The Court affirmed the United States District Court for the Middle District of Florida’s order granting summary judgement of noninfringement of Lanard’s design patent for a toy chalk holder designed to look like a No. 2 pencil (“D167 patent”). First, applying the holding from Egyptian Goddess, the Court affirmed the district court’s characterization of the scope of the D167 patent as “distinct from [the] prior art [of a pencil] only in the precise proportions of its various elements in relation to each other, the size and ornamentation of the ferrule, and the particular size and shape of the conical tapered end.” Next, the Court compared the allegedly infringing design with the established scope of claims elements in the D167 patent finding “that the design similarities stem from aspects of the design[s] that are either functional or well-established in the prior art.” Finally, the Court agreed that “no reasonable fact finder could find that an ordinary observer, taking into account the prior art, would believe the accused design to be the same as the patented design,” and affirmed the district court’s holding of noninfringement. The Federal Circuit also affirmed the district court’s finding on noninfringement of Lanard’s copyright rights and trade dress and that there was no unfair competition since no intellectual property rights were infringed upon.

The opinion can be found here.

Virnetx Inc. v. Cisco Sys., Inc., Appeal No. 2019-1671 (Fed. Cir. May 13, 2020).
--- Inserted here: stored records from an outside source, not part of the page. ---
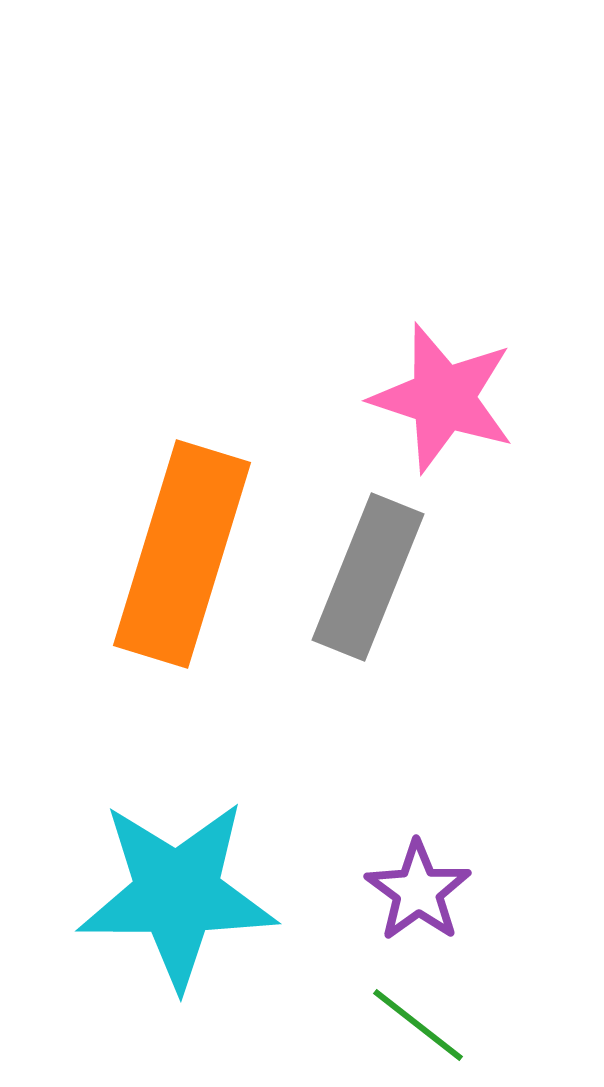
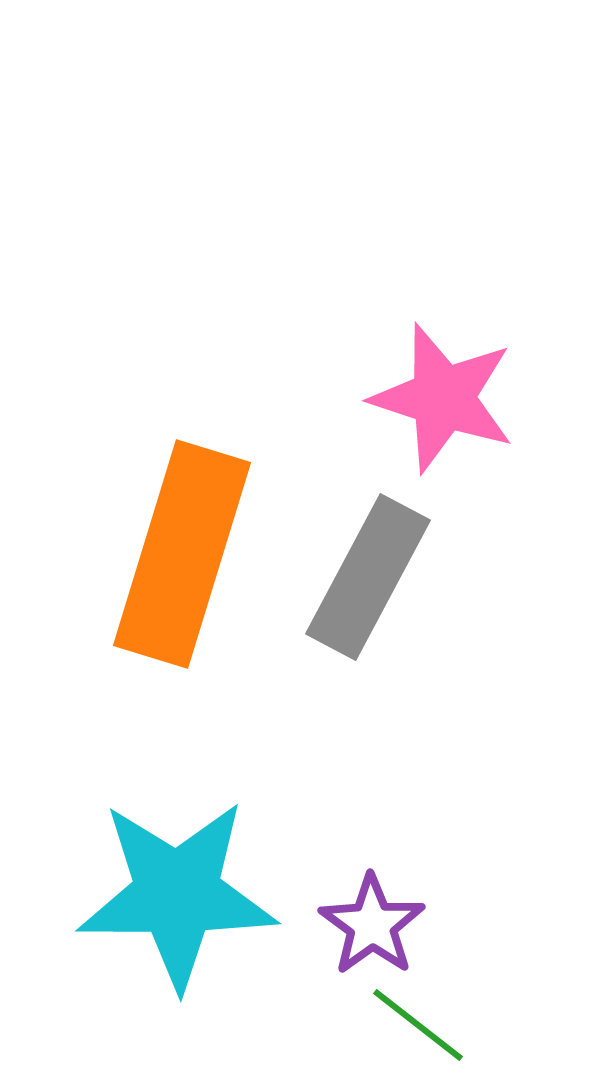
gray rectangle: rotated 6 degrees clockwise
purple star: moved 46 px left, 34 px down
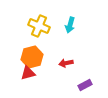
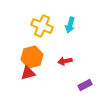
yellow cross: moved 3 px right
red arrow: moved 1 px left, 2 px up
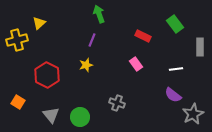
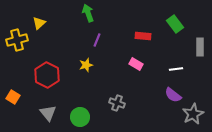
green arrow: moved 11 px left, 1 px up
red rectangle: rotated 21 degrees counterclockwise
purple line: moved 5 px right
pink rectangle: rotated 24 degrees counterclockwise
orange square: moved 5 px left, 5 px up
gray triangle: moved 3 px left, 2 px up
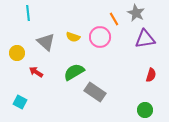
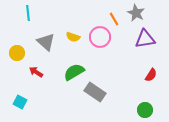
red semicircle: rotated 16 degrees clockwise
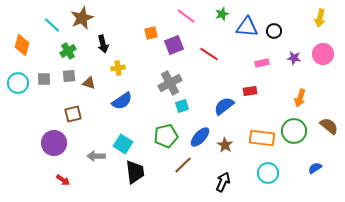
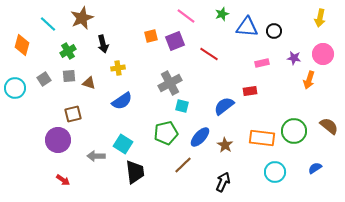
cyan line at (52, 25): moved 4 px left, 1 px up
orange square at (151, 33): moved 3 px down
purple square at (174, 45): moved 1 px right, 4 px up
gray square at (44, 79): rotated 32 degrees counterclockwise
cyan circle at (18, 83): moved 3 px left, 5 px down
orange arrow at (300, 98): moved 9 px right, 18 px up
cyan square at (182, 106): rotated 32 degrees clockwise
green pentagon at (166, 136): moved 3 px up
purple circle at (54, 143): moved 4 px right, 3 px up
cyan circle at (268, 173): moved 7 px right, 1 px up
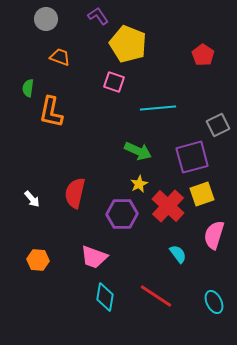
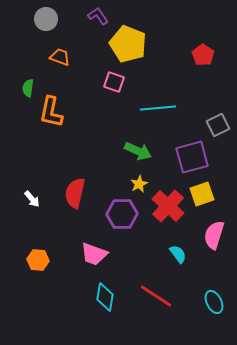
pink trapezoid: moved 3 px up
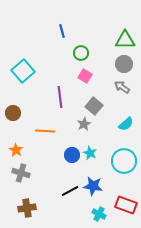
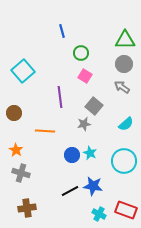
brown circle: moved 1 px right
gray star: rotated 16 degrees clockwise
red rectangle: moved 5 px down
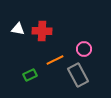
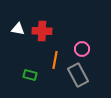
pink circle: moved 2 px left
orange line: rotated 54 degrees counterclockwise
green rectangle: rotated 40 degrees clockwise
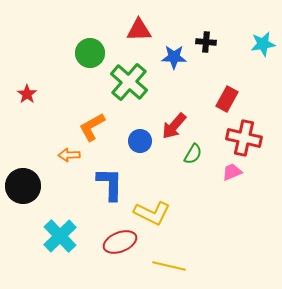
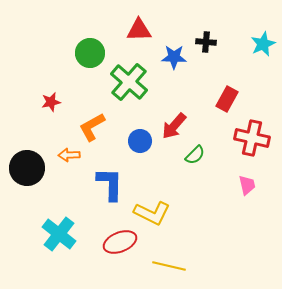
cyan star: rotated 15 degrees counterclockwise
red star: moved 24 px right, 8 px down; rotated 24 degrees clockwise
red cross: moved 8 px right
green semicircle: moved 2 px right, 1 px down; rotated 15 degrees clockwise
pink trapezoid: moved 15 px right, 13 px down; rotated 100 degrees clockwise
black circle: moved 4 px right, 18 px up
cyan cross: moved 1 px left, 2 px up; rotated 8 degrees counterclockwise
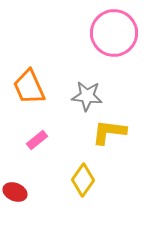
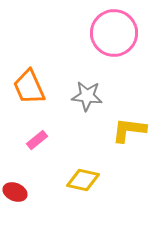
yellow L-shape: moved 20 px right, 2 px up
yellow diamond: rotated 68 degrees clockwise
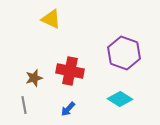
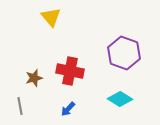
yellow triangle: moved 2 px up; rotated 25 degrees clockwise
gray line: moved 4 px left, 1 px down
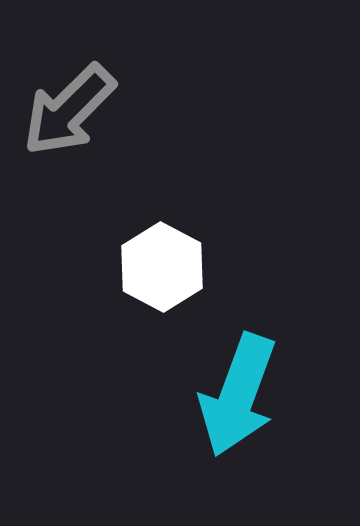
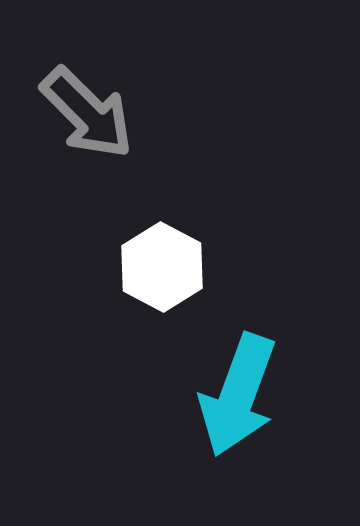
gray arrow: moved 18 px right, 3 px down; rotated 90 degrees counterclockwise
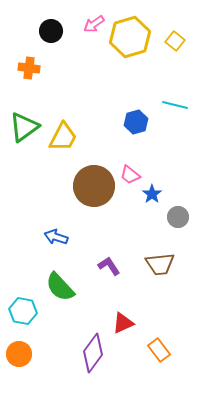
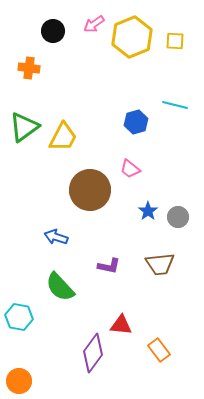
black circle: moved 2 px right
yellow hexagon: moved 2 px right; rotated 6 degrees counterclockwise
yellow square: rotated 36 degrees counterclockwise
pink trapezoid: moved 6 px up
brown circle: moved 4 px left, 4 px down
blue star: moved 4 px left, 17 px down
purple L-shape: rotated 135 degrees clockwise
cyan hexagon: moved 4 px left, 6 px down
red triangle: moved 2 px left, 2 px down; rotated 30 degrees clockwise
orange circle: moved 27 px down
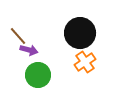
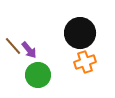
brown line: moved 5 px left, 10 px down
purple arrow: rotated 36 degrees clockwise
orange cross: rotated 15 degrees clockwise
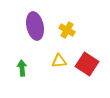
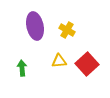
red square: rotated 15 degrees clockwise
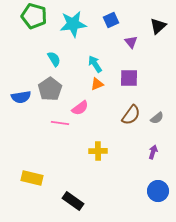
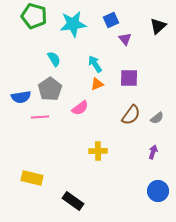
purple triangle: moved 6 px left, 3 px up
pink line: moved 20 px left, 6 px up; rotated 12 degrees counterclockwise
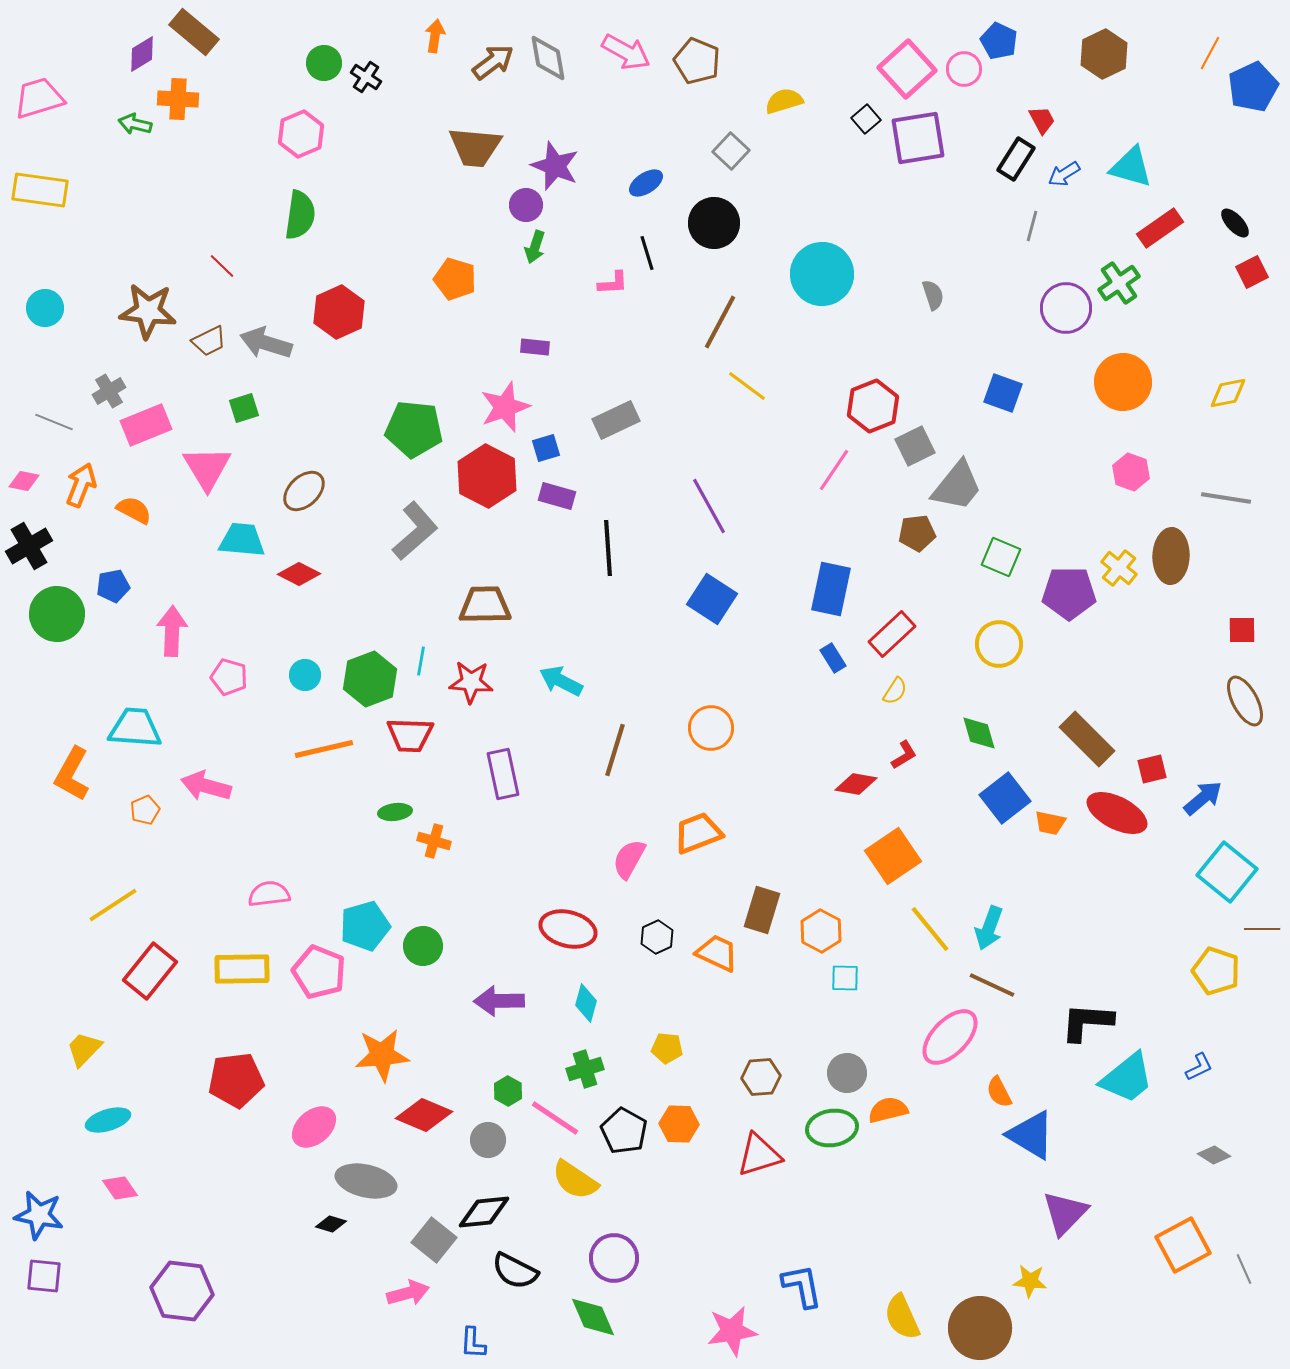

In these related orders, the Federal Circuit, on petitions for panel and en banc rehearings filed by Cisco Systems and the Director of the U.S. Patent and Trademark Office, addresses whether the Court erred in extending its Arthrex decision beyond the context of inter partes reviews to a decision on inter partes re-examination. In its opinion on the petition for panel rehearing, the Court explained that, although no discovery is held nor trial conducted in re-examination proceedings, the nature of the two proceedings are otherwise similar, as both involve third-party challenges to claims of an issued patent and, importantly, in both, Administrative Patent Judges exercise significant authority on behalf of the government by issuing final decisions that decide patentability. Further, the Court explained that the Director’s authority over the Patent Trial and Appeal Board’s decisions is not meaningfully greater in the context of a re-examination. and thus Arthrex applies. The Court denied without opinion the petition for en banc rehearing.

The opinions can be found here and here.